A Rets conversou com o diretor do Programa Nacional de DST e Aids, o médico Pedro Chequer, sobre o relatório do Unaids, a posição de protagonista mundial que o Brasil tem tido nas ações de prevenção e combate à aids, o papel das ONGs para o sucesso das iniciativas nacionais e as comemorações do 1º de dezembro.
Ele reconhece o caráter único da atuação da sociedade civil organizada - "têm um papel ímpar, realizando algumas ações essenciais, em cuja execução são únicas. Ao longo dos anos, o Estado tem que aprender muito com elas e incorporar alguns desses mecanismos" - e acredita que já se avançou muito em termos de aceitação e desmistificação da doença. "A Igreja arrefeceu os ânimos. Devem ter percebido que a voz da pseudo-moral estava fazendo uma pregação para si mesma. Até porque a política de abstinência é fadada ao fracasso. Nem o próprio clero consegue respeitar e manter."
Rets - O relatório do Unaids, lançado no dia 21 de novembro, indica que os jovens fazem sexo cada vez mais cedo, sem terem completa noção das formas de contaminação da aids, e cada vez mais mulheres casadas contraem o vírus. Pode-se falar em novos grupos de risco nos dias de hoje?
Pedro Chequer - Sim, é verdade que os jovens estão fazendo sexo cada vez mais cedo. Mas a informação sobre não saberem as formas de transmissão das DST/aids é baseada nas respostas espontâneas. Aliás, os dados citados lá são de uma pesquisa nossa. Vamos até escrever uma carta para o Unaids para fazer essa observação. Mas quando foram feitas as perguntas dirigidas, 92% sabem das formas de transmissão pelo sexo e 91% sabem das formas de transmissão por drogas injetáveis. Porém, independentemente disso, mais importante que o conhecimento é a prática. Apesar de os jovens começarem mais cedo, verificamos aumento no uso de preservativo na primeira relação. Em 1986, 9% das pessoas utilizavam camisinha na primeira relação. Em 1998, essa taxa foi para 48%. E em 2004 pulou para 62%.
Efetivamente, cada vez mais as pessoas estão usando preservativo. Se têm sexo precocemente, não tem problema. O importante é que usem as formas de proteção. É suficiente? Não, não é. Mas aumentou o uso do preservativo e diminuiu o estigma das pessoas que têm aids. Conseguimos reduzir de maneira brutal a transmissão vertical [de mãe para filho(a)]. Mas certamente a situação ideal ainda está por vir.

▶ [Suas tarefas]
1. Enumere todos os temas da conversa entre a Rets e Pedro Chequer que o primeiro parágrafo do texto para análise apresenta.
2. Transcreva do texto para análise o trecho que vai de "Efetivamente, cada vez" até "está por vir.", inclusive.

▶ [Extrato de dados]

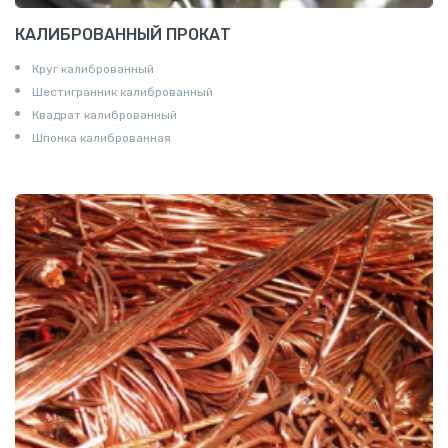
КАЛИБРОВАННЫЙ ПРОКАТ
Круг калиброванный
Шестигранник калиброванный
Квадрат калиброванный
Шпонка калиброванная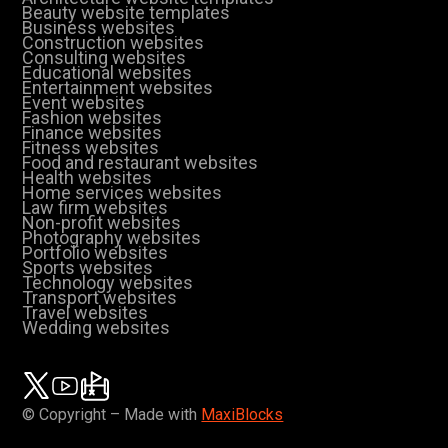
Beauty website templates
Business websites
Construction websites
Consulting websites
Educational websites
Entertainment websites
Event websites
Fashion websites
Finance websites
Fitness websites
Food and restaurant websites
Health websites
Home services websites
Law firm websites
Non-profit websites
Photography websites
Portfolio websites
Sports websites
Technology websites
Transport websites
Travel websites
Wedding websites
© Copyright – Made with
MaxiBlocks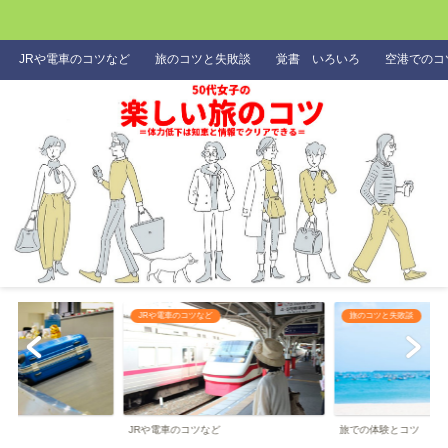
JRや電車のコツなど
旅のコツと失敗談
覚書 いろいろ
空港でのコ
JRや電車のコツなど
旅のコツと失敗談
JRや電車のコツなど
旅での体験とコツ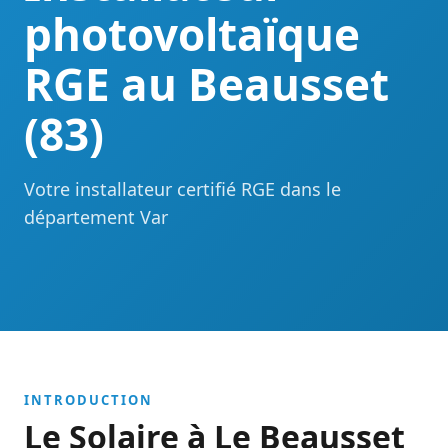
photovoltaïque
RGE au Beausset
(83)
Votre installateur certifié RGE dans le
département Var
INTRODUCTION
Le Solaire à Le Beausset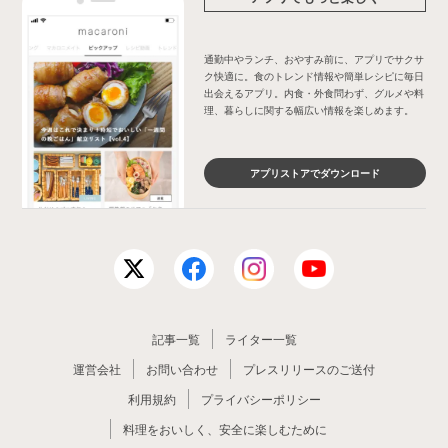
通勤中やランチ、おやすみ前に、アプリでサクサ
ク快適に。食のトレンド情報や簡単レシピに毎日
出会えるアプリ。内食・外食問わず、グルメや料
理、暮らしに関する幅広い情報を楽しめます。
アプリストアでダウンロード
記事一覧
ライター一覧
運営会社
お問い合わせ
プレスリリースのご送付
利用規約
プライバシーポリシー
料理をおいしく、安全に楽しむために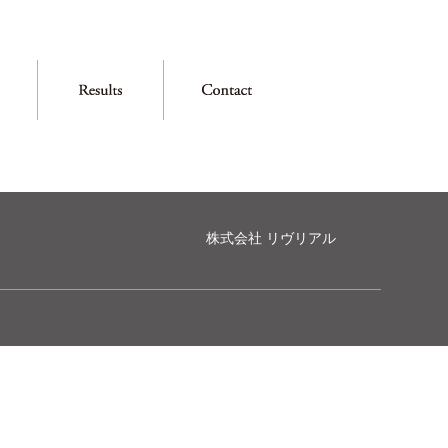
株式会社 リヴリアル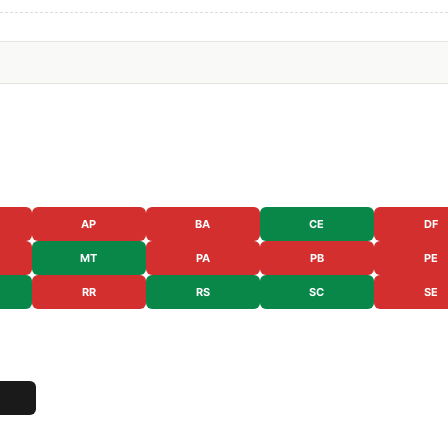
AP
BA
CE
DF
MT
PA
PB
PE
RR
RS
SC
SE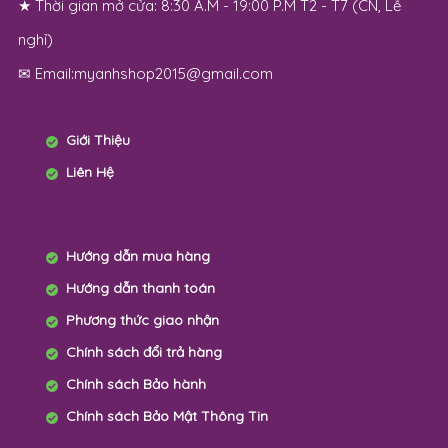
MỸ ANH SHOP
☎ Hotline:
0978357900
★ Zalo:
0978.357.900
★ Địa chỉ:
187/3 Trần Văn Đang, phường 11, quận 3, TPHCM
★ Thời gian mở cửa: 8:30 A.M - 19:00 P.M T2 - T7 (CN, Lễ
nghỉ)
✉ Email:myanhshop2015@gmail.com
Giới Thiệu
Liên Hệ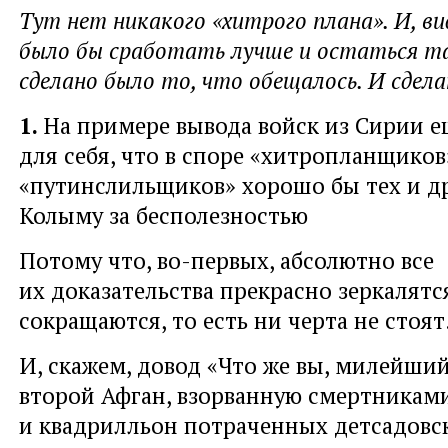
Тут нет никакого «хитрого плана». И, в
было бы сработать лучше и остаться т
сделано было то, что обещалось. И сдела
1.
На примере вывода войск из Сирии е
для себя, что в споре «хитропланщиков
«путинслильщиков» хорошо бы тех и др
Колыму за бесполезностью
Потому что, во-первых, абсолютно все
их доказательства прекрасно зеркалятс
сокращаются, то есть ни черта не стоят
И, скажем, довод «Что же вы, милейши
второй Афган, взорванную смертникам
и квадрилльон потраченных детсадовс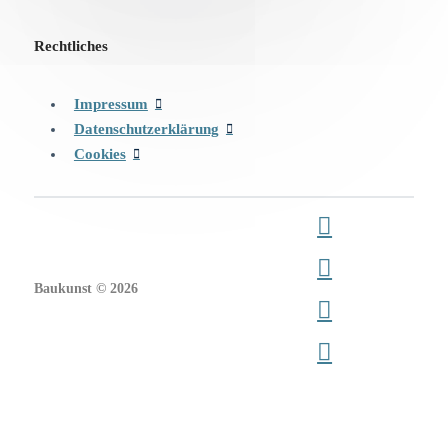
Rechtliches
Impressum
Datenschutzerklärung
Cookies
Baukunst © 2026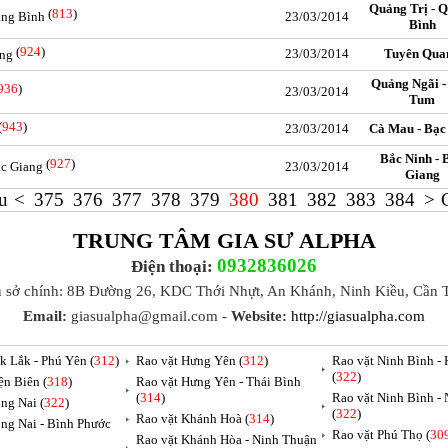
Quảng Trị - 
(
813
)
ảng Bình
23/03/2014
Bình
(
924
)
23/03/2014
Tuyên Qua
ang
Quảng Ngãi -
936
)
23/03/2014
Tum
(
943
)
23/03/2014
Cà Mau - Bạc
Bắc Ninh - 
(
927
)
ắc Giang
23/03/2014
Giang
u
<
375
376
377
378
379
380
381
382
383
384
>
TRUNG TÂM GIA SƯ ALPHA
0932836026
Điện thoại:
ụ sở chính: 8B Đường 26, KDC Thới Nhựt, An Khánh, Ninh Kiều, Cần 
Email:
giasualpha@gmail.com -
Website:
http://giasualpha.com
k Lắk - Phú Yên (
312
)
Rao vặt Hưng Yên (
312
)
Rao vặt Ninh Bình -
(
322
)
ện Biên (
318
)
Rao vặt Hưng Yên - Thái Bình
(
314
)
Rao vặt Ninh Bình -
ng Nai (
322
)
(
322
)
Rao vặt Khánh Hoà (
314
)
ng Nai - Bình Phước
Rao vặt Phú Thọ (
30
Rao vặt Khánh Hòa - Ninh Thuận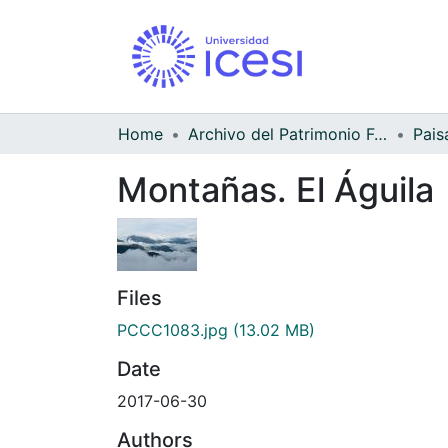
Home
Archivo del Patrimonio Fotográfico y Fílmico del Valle del Cauca
Pais
Montañas. El Águila
Files
PCCC1083.jpg
(13.02 MB)
Date
2017-06-30
Authors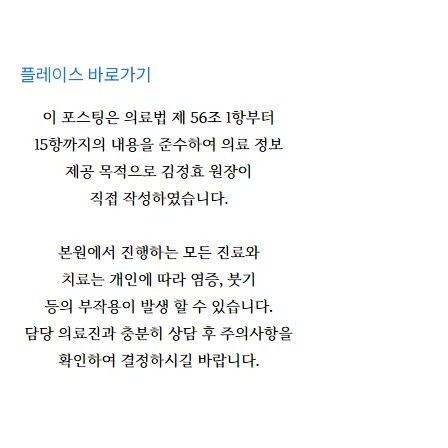
플레이스 바로가기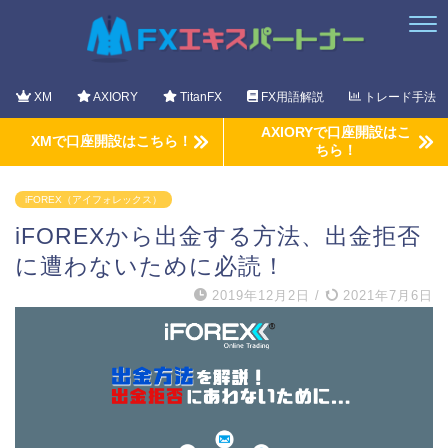
XM
AXIORY
TitanFX
FX用語解説
トレード手法
AXIORYで口座開設はこ
XMで口座開設はこちら！
ちら！
iFOREX（アイフォレックス）
iFOREXから出金する方法、出金拒否
に遭わないために必読！
2019年12月2日
/
2021年7月6日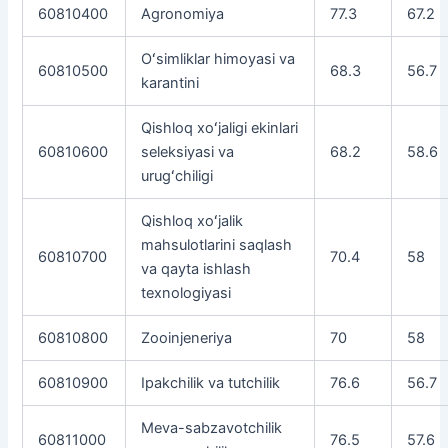
60810400
Agronomiya
77.3
67.2
Oʻsimliklar himoyasi va
60810500
68.3
56.7
karantini
Qishloq xoʻjaligi ekinlari
60810600
seleksiyasi va
68.2
58.6
urugʻchiligi
Qishloq xoʻjalik
mahsulotlarini saqlash
60810700
70.4
58
va qayta ishlash
texnologiyasi
60810800
Zooinjeneriya
70
58
60810900
Ipakchilik va tutchilik
76.6
56.7
Meva-sabzavotchilik
60811000
76.5
57.6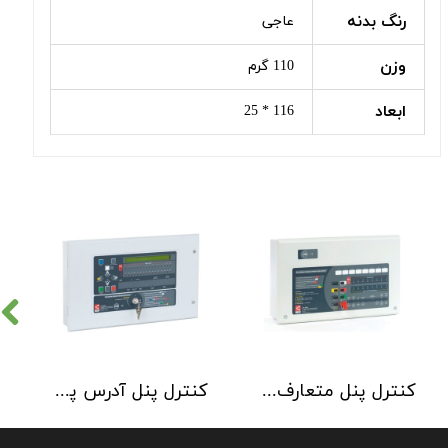
رنگ بدنه
عاجی
وزن
110 گرم
ابعاد
116 * 25
کنترل پنل متعارف C-TEC سری CFP 8 Zone
کنترل پنل آدرس پذیر C-TEC سری XFP دو لوپ 32 زون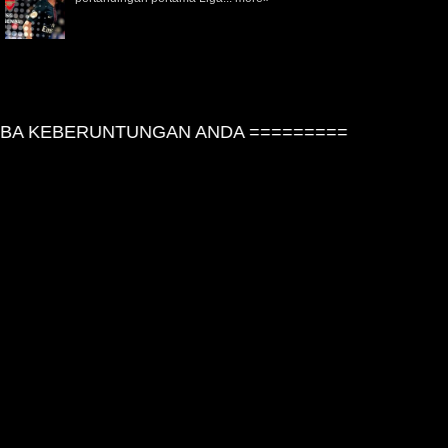
A KEBERUNTUNGAN ANDA =========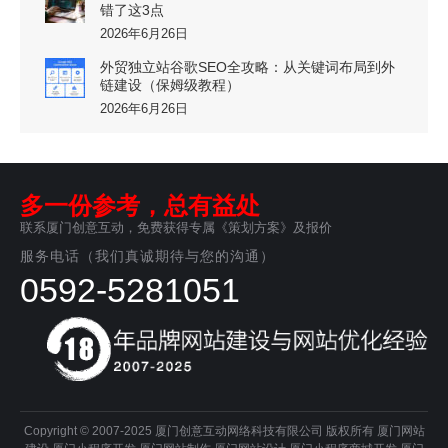
错了这3点
2026年6月26日
外贸独立站谷歌SEO全攻略：从关键词布局到外
链建设（保姆级教程）
2026年6月26日
多一份参考，总有益处
联系厦门创意互动，免费获得专属《策划方案》及报价
服务电话（我们真诚期待与您的沟通）
0592-5281051
Copyright © 2007-2025 厦门创意互动网络科技有限公司 版权所有
厦门网站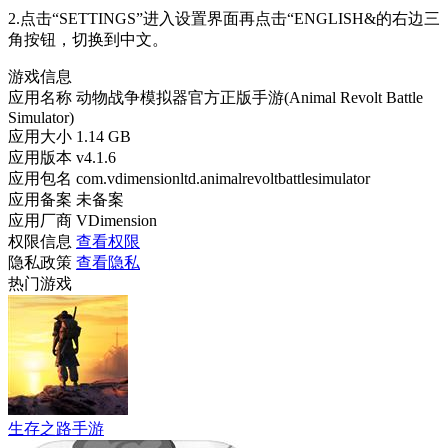
2.点击“SETTINGS”进入设置界面再点击“ENGLISH&的右边三
角按钮，切换到中文。
游戏信息
应用名称
动物战争模拟器官方正版手游(Animal Revolt Battle
Simulator)
应用大小
1.14 GB
应用版本
v4.1.6
应用包名
com.vdimensionltd.animalrevoltbattlesimulator
应用备案
未备案
应用厂商
VDimension
权限信息
查看权限
隐私政策
查看隐私
热门游戏
生存之路手游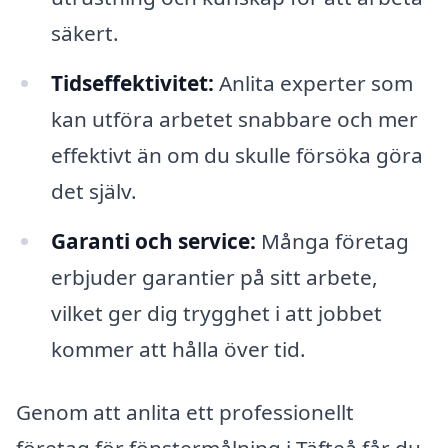
säkert.
Tidseffektivitet:
Anlita experter som
kan utföra arbetet snabbare och mer
effektivt än om du skulle försöka göra
det själv.
Garanti och service:
Många företag
erbjuder garantier på sitt arbete,
vilket ger dig trygghet i att jobbet
kommer att hålla över tid.
Genom att anlita ett professionellt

▶ [Respostas]
1.
- o relatório do Unaids
- a posição de protagonista mundial que o Brasil tem tido nas ações de prevenção e combate à aids
- o papel das ONGs para o sucesso das iniciativas nacionais
- as comemorações do 1º de dezembro

2.
Efetivamente, cada vez mais as pessoas estão usando preservativo. Se têm sexo precocemente, não tem problema. O importante é que usem as formas de proteção. É suficiente? Não, não é. Mas aumentou o uso do preservativo e diminuiu o estigma das pessoas que têm aids. Conseguimos reduzir de maneira brutal a transmissão vertical [de mãe para filho(a)]. Mas certamente a situação ideal ainda está por vir.